Challenges Facing Hong Kong

Hong Kong’s ride along with the DSR initiative faces various challenges and difficulties, including competition from other cities in the region, but its biggest hurdle is perhaps the macro environment. 

The local macro environment essential to Hong Kong is the one country, two systems structure, and its importance to the success of the city in capitalising on the DSR opportunity cannot be overstated. The key is not how good Hong Kong believes it is in upholding the structure, but how its efforts are perceived by DSR countries and the rest of the world. Therefore, strengthening the credibility of the structure and the confidence in it is essential.

The global macro environment detrimental to the DSR initiative is deglobalisation, in particular the China-US tension. One view is that a decoupling of the two nations may lead to the possibility of two competing tech systems – those of China and the US. It would be highly detrimental for global development if the digital world were to split into two, no matter which system dominates. The DSR initiative should aim to help form an ecosystem in which a universal tech system can develop, and Hong Kong could contribute to this, and to the world, as the two tech systems could be complementary to each other.
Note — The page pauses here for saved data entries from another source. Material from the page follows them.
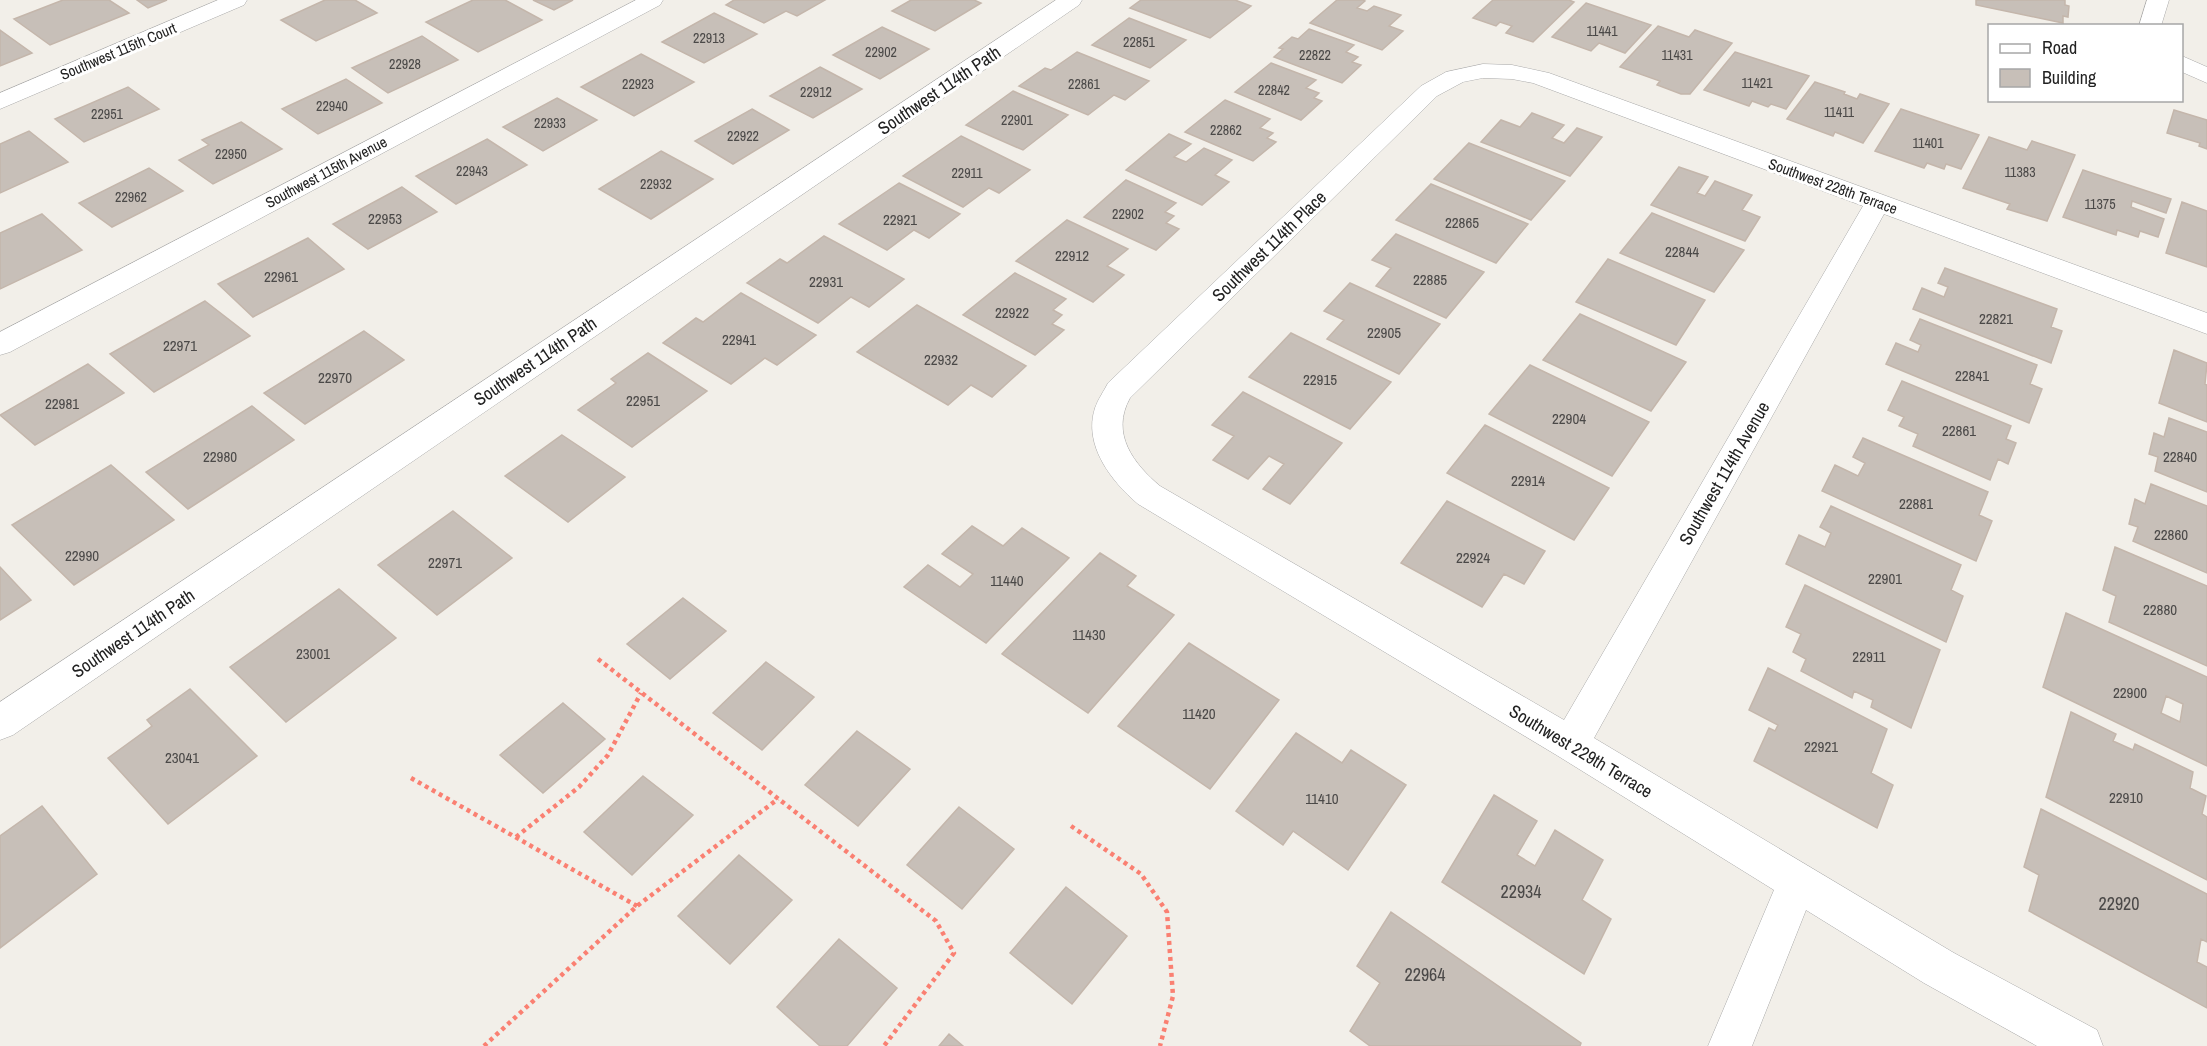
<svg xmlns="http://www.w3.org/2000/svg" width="2207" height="1046" viewBox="0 0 2207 1046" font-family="'Archivo Narrow',sans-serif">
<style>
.building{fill:#c7bfb8;stroke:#c4b6ab;stroke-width:1.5;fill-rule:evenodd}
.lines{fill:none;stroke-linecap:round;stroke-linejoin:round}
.minor-casing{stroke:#a9a9a9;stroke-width:1}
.path{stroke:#fa8072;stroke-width:4.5;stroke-dasharray:4 4;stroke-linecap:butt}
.minor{fill:#fff;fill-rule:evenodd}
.labels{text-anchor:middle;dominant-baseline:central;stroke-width:6;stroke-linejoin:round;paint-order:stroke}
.far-number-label{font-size:14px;fill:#4b4948}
.far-street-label{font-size:15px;fill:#222;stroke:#fff}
.number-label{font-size:15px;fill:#4b4948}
.street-label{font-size:18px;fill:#222;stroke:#fff}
.near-number-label{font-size:18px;fill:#4b4948}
</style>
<rect width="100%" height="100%" fill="#f2efe9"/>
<path class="building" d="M63,0H109L129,13L50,45L14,19Z
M137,0H167L148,8Z
M325,0H355L377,13L316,41L281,20Z
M473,0H505L542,20L478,52L426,22Z
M533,0H573L554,10Z
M734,0H825L797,16L786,11L764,23L726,5Z
M911,0H974L981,3L935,31L892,11Z
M1141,0H1235L1251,6L1210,38L1130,8Z
M1337,0H1363L1365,1L1357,8L1367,11L1374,6L1401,15L1389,26L1403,31L1382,50L1310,23Z
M1493,0H1569L1574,2L1533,42L1506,33L1512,26L1500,22L1496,26L1473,18Z
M1976,0H2065V5L2069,6L2068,17L2063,16V23L1976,5Z
M1586,3L1651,25L1625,53L1599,43L1591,51L1552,37Z
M714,13L757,34L704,63L662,42Z
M1129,18L1186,40L1150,68L1092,45Z
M1658,26L1689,37L1695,30L1732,43L1690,94H1681L1657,85L1660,81L1620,67Z
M882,27L929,49L880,79L833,55Z
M1309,29L1354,45L1346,52L1358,57L1352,62L1361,65L1342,83L1274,57L1283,49L1279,48L1292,37L1298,39Z
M0,30L32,53L0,66Z
M422,36L458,60L388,93L352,68Z
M1077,52L1149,81L1125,100L1114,95L1088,115L1019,86L1045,68L1051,70Z
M1735,52L1809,76L1786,109L1771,104L1768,107L1752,101L1749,106L1704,90Z
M641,54L694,82L634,116L581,87Z
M1271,63L1316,80L1306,88L1319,93L1314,98L1322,101L1301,120L1235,92Z
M820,67L862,89L813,118L770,96Z
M346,79L382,103L318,134L282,109Z
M1815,82L1845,92L1844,94L1857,99L1860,94L1889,104L1863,143L1835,132L1833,136L1787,119Z
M128,87L159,109L84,142L55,119Z
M1013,91L1068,115L1023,150L966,125Z
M557,98L597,120L543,151L503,127Z
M1225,100L1270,119L1260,128L1273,133L1267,138L1276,142L1253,161L1185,132Z
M752,109L789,130L733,164L695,141Z
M1901,109L1979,135L1961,169L1946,164L1944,169L1927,163L1924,168L1875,151Z
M2174,110L2207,120V149L2199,146L2200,143L2167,133Z
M1532,113L1564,125L1552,138L1564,143L1577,128L1602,137L1570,176L1481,142L1501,120L1520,127Z
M241,122L282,149L213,184L179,160L209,145L202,140Z
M29,131L68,162L0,193V144Z
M1169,134L1191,144L1174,157L1186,162L1204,148L1232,160L1215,175L1229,182L1202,205L1126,170Z
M961,136L1030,170L999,193L989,188L963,207L903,176Z
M1989,137L2027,150L2032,141L2075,155L2047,221L2007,209L2010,204L1963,188Z
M487,139L527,165L456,204L416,176Z
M1469,143L1565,181L1531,220L1434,179Z
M661,151L713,179L651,219L599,189Z
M1679,167L1708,177L1697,193L1705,196L1715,181L1752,195L1742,210L1760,217L1745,241L1651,205Z
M149,168L183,191L112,227L79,203Z
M2083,170L2171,199L2166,213L2132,201L2131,207L2164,219L2158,237L2140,231L2138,237L2117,230L2116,235L2063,217Z
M1126,180L1176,203L1165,212L1174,216L1166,223L1179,229L1156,250L1084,217Z
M899,183L960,214L929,238L914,230L887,250L839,224Z
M1431,184L1528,224L1496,263L1396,220Z
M402,187L437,212L368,249L333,224Z
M2182,202L2207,211V267L2166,253Z
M1652,213L1744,250L1714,292L1620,253Z
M42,214L82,250L0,289V233Z
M1067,220L1128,249L1107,266L1124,275L1093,302L1016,261Z
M1396,234L1484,272L1446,318L1376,286L1391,268L1372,260Z
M824,236L904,279L869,307L851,297L818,323L747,283L780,259L787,263Z
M308,238L344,269L253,317L218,284Z
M1608,259L1705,300L1676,345L1576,302Z
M1945,268L2057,309L2051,327L2062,331L2051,363L1913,309L1922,288L1944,297L1948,287L1938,283Z
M1015,273L1066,299L1053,310L1062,315L1052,324L1064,330L1035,355L963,315Z
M1350,283L1440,324L1399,374L1327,339L1344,320L1324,311Z
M741,293L816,335L777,365L765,358L731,384L663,343L696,318L703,322Z
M205,301L250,336L154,392L110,354Z
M917,305L1026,366L992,397L971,385L948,405L857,352Z
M1580,314L1686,362L1651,411L1543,360Z
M1920,319L2037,365L2030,384L2042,389L2029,423L1886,364L1896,343L1918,352L1921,345L1910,340Z
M364,331L404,360L305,424L264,393Z
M1291,333L1391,382L1350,429L1249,377Z
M2174,350L2207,363L2205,384L2207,385V422L2159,403Z
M648,353L707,391L632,447L578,410L616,383L611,379Z
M88,364L124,393L35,445L0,415Z
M1530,365L1649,422L1612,476L1489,414Z
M1902,381L2011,426L2006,439L2016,443L2008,464L1998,459L1990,480L1913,446L1918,434L1899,426L1904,417L1888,410Z
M1243,392L1342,443L1290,504L1263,489L1284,464L1269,456L1248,479L1213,460L1234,436L1212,425Z
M252,406L294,440L188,509L146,472Z
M2169,418L2207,432V492L2155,471L2158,457L2149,454L2154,433L2164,437Z
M1485,425L1609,488L1574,540L1447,473Z
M562,435L625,477L568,522L505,476Z
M1863,438L1988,492L1979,515L1992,521L1976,561L1822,491L1835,465L1858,476L1865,463L1853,457Z
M111,465L174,520L74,585L12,525Z
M2151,484L2207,506V573L2133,541L2138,527L2129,524L2135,499L2145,504Z
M1447,501L1545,551L1524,584L1504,574L1482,607L1401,563Z
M1831,506L1961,565L1951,590L1963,596L1946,642L1786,564L1799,535L1825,547L1831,533L1820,527Z
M453,511L512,558L437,615L378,565Z
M972,526L1003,546L1022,528L1069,558L986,643L904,587L928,565L960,587L973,574L942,554Z
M2115,547L2207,586V666L2109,622L2116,596L2103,590Z
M1100,553L1136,576L1127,586L1174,615L1088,713L1002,654Z
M0,567L31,600L0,620Z
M1805,585L1940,650L1911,728L1871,707L1873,700L1854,691L1852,698L1801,671L1806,659L1793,652L1801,634L1786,627Z
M339,589L396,638L286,722L230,667Z
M683,598L726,631L670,679L627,644Z
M2066,613L2207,677V766L2043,687ZM2166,696L2183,704L2180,722L2161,713Z
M1189,643L1279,700L1210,789L1118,726Z
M766,662L814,697L762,750L713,713Z
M1768,668L1887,729L1871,773L1893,785L1877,828L1754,761L1769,728L1775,731L1778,725L1749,710Z
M190,689L257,756L168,824L108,758L152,726L147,720Z
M563,703L605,739L543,793L500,755Z
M2071,712L2116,734L2113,741L2133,750L2135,744L2193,772L2190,788L2206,796L2202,814L2207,817V880L2046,797Z
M857,731L910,769L858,826L805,785Z
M1296,733L1342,763L1351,750L1406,785L1348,870L1293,831L1283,845L1236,811Z
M643,776L693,815L632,875L584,832Z
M1494,795L1537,821L1517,855L1535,866L1555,830L1603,860L1582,900L1611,919L1584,974L1442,882Z
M42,806L97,874L0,948V836Z
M959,807L1014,849L962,909L907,865Z
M2041,809L2207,894V942L2201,939L2197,962L2207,967V1008L2029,911L2039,875L2024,867Z
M739,855L792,900L730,964L678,916Z
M1066,887L1127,936L1072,1004L1010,953Z
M1391,912L1581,1043L1580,1046H1370L1350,1031L1380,983L1357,966Z
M839,939L897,988L847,1046H820L777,1007Z
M949,1034L963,1046H939Z"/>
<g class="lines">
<g class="minor-casing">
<path id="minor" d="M218,0H247L244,5L0,109V93Z
M636,0H663L660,5L10,352L0,355V332Z
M1056,0H1082L1079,5L13,735L0,740V702Z
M2147,0H2169L2161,26H2139Z
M2182,56L2207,67V83L2182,72Z
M1483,64L1512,65L1549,73L2207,313V334L1884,214L1594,738L1954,953L2097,1030L2103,1046H2037L1924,983L1806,910L1752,1046H1708L1774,890L1558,756L1138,504C1111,481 1083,445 1095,408C1098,399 1104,391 1108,383L1421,86L1446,72ZM1483,78L1512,79L1533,83L1863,206L1564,720L1160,486C1134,464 1110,434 1130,398L1437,96L1463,82Z"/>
</g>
<path class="path" d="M598,659L936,921L954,953L884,1046
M411,778L637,906
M1071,826L1141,874L1167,912L1173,996L1160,1046
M516,837L579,787L608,755L641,693
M484,1046L637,906L778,799"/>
<use href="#minor" class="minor"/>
</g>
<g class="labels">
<g class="far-number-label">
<text x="1602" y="31">11441</text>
<text x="709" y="38">22913</text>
<text x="1139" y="42">22851</text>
<text x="881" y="52">22902</text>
<text x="1315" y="55">22822</text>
<text x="1677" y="55">11431</text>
<text x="405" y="64">22928</text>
<text x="1757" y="83">11421</text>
<text x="638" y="84">22923</text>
<text x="1084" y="84">22861</text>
<text x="1274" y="90">22842</text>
<text x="816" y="92">22912</text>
<text x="332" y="106">22940</text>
<text x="1839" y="112">11411</text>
<text x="107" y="114">22951</text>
<text x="1017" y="120">22901</text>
<text x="550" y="123">22933</text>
<text x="1226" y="130">22862</text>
<text x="743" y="136">22922</text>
<text x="1928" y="143">11401</text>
<text x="231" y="154">22950</text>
<text x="472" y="171">22943</text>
<text x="2020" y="172">11383</text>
<text x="967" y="173">22911</text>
<text x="656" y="184">22932</text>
<text x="131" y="197">22962</text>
<text x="2100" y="204">11375</text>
<text x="1128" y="214">22902</text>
</g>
<g class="far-street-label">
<text transform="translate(118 51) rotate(-23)">Southwest 115th Court</text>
<text transform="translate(326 172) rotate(-28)">Southwest 115th Avenue</text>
<text transform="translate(1833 186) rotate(20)">Southwest 228th Terrace</text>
</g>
<g class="number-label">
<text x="385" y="218">22953</text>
<text x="900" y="219">22921</text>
<text x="1462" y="222">22865</text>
<text x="1682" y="251">22844</text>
<text x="1072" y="255">22912</text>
<text x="281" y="276">22961</text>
<text x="1430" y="279">22885</text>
<text x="826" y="281">22931</text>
<text x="1012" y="312">22922</text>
<text x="1996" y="318">22821</text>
<text x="1384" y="332">22905</text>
<text x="739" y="339">22941</text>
<text x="180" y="345">22971</text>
<text x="941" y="359">22932</text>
<text x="1972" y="375">22841</text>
<text x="335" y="377">22970</text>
<text x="1320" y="379">22915</text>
<text x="643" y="400">22951</text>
<text x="62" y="403">22981</text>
<text x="1569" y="418">22904</text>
<text x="1959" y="430">22861</text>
<text x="220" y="456">22980</text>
<text x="2180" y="456">22840</text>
<text x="1528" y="480">22914</text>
<text x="1916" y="503">22881</text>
<text x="2171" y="534">22860</text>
<text x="82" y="555">22990</text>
<text x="1473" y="557">22924</text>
<text x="445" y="562">22971</text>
<text x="1885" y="578">22901</text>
<text x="1007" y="580">11440</text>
<text x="2160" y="609">22880</text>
<text x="1089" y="634">11430</text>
<text x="313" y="653">23001</text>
<text x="1869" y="656">22911</text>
<text x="2130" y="692">22900</text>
<text x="1199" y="713">11420</text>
<text x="1821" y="746">22921</text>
<text x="182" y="757">23041</text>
<text x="2126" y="797">22910</text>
<text x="1322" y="798">11410</text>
</g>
<g class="street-label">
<text transform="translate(939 90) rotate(-34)">Southwest 114th Path</text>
<text transform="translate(1269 246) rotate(-44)">Southwest 114th Place</text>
<text transform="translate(535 361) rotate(-34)">Southwest 114th Path</text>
<text transform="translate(1724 473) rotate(-60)">Southwest 114th Avenue</text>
<text transform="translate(133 633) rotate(-34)">Southwest 114th Path</text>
<text transform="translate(1581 751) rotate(31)">Southwest 229th Terrace</text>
</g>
<g class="near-number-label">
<text x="1521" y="891">22934</text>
<text x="2119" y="903">22920</text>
<text x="1425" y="974">22964</text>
</g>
</g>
<rect x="1988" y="24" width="195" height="78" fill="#ffffff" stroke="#a7a7a7" stroke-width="1.5"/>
<rect x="2000" y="44" width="30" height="9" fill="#ffffff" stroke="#a7a7a7" stroke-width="1.5"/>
<text x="2042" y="54" font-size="18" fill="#222222">Road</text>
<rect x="2000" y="69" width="30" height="18" fill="#c7bfb8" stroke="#a7a7a7" stroke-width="1.5"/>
<text x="2042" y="84" font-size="18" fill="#222222">Building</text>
</svg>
As one of the interviewees Dr Winnie Tang, a smart city expert, pointed out, “co-opetition” helps healthy development. Through co-operative competition, competing parties can both gain. In fact, digital technology is developing fast, and so are the applications. No one has everything and focusing on mutual competition will only lead to protectionism, causing a shrinkage in the global digital economy. Genuine collaborations help grow the ecosystem in which everybody gains. The DSR initiative, after all, aims to “construct a community of common destiny with mankind”. 



For the DSR to succeed, it needs both the technological infrastructure and the superstructure of mutual benefit among DSR countries. This gives Hong Kong a unique role to play as a super-connector and the digital gateway of the DSR, given its strong ties and credibility with mainland China and the DSR countries. Leveraging such a unique advantage, Hong Kong faces a once-in-a-lifetime opportunity to contribute to this era of global digital transformation. If Hong Kong gets it right, it could fundamentally transform itself and make a quantum leap towards a completely new level of economic growth as a “smart economy”.